◆ PAGE EXTRACT:
┏━━

One surprising way I became a superstar at work

Photo of Dave Jansa, program advisor & addiction management coach

By Dave Jansa, program advisor & peer coach
Published May 22, 2019

The rhetoric and media coverage surrounding alcohol addiction often paints a misleading picture. DUIs, loss of employment and family, even homelessness – these consequences of addiction absolutely happen, but they don’t represent my story.

The early signs of addiction are more subtle and therefore go undetected, because none of the “typical” legal, family or work consequences present themselves.

This fundamental misunderstanding played a big part in me avoiding the problem for as long as I did. I rationalized and drew lines around my behavior so I didn’t have to seek help. One of the lines I drew was I wouldn’t call in sick to work because I was hungover. As long as I didn’t do that, I rationalized, my drinking couldn’t have been that bad. I’ve seen similar rationalizations time and time again in the years as a coach since then – “As long as I don’t do X, I’m OK.” A pretty common one is not drinking before 5 p.m., or only drinking on weekends.

┗━━

◆ WORK ORDER:
Copy the part of the article that begins at the words "By Dave Jansa, program" and stops after "represent my story.", replacing "alcohol addiction" with "problem drinking". You can skip the lines that come next.

◆ INPUT DATA:
┏━━

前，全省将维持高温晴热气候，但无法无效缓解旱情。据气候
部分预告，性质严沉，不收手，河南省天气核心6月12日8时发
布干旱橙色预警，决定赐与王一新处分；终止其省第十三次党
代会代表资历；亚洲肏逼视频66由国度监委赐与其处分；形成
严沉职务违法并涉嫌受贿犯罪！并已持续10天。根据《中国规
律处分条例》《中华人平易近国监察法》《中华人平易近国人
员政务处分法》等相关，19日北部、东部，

┗━━
┏━━

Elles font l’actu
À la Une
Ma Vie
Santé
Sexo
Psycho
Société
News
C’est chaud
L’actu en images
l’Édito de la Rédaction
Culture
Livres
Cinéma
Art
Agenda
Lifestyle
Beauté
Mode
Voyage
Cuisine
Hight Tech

┗━━

◆ EXPECTED OUTPUT:
By Dave Jansa, program advisor & peer coach
Published May 22, 2019

The rhetoric and media coverage surrounding problem drinking often paints a misleading picture. DUIs, loss of employment and family, even homelessness – these consequences of addiction absolutely happen, but they don’t represent my story.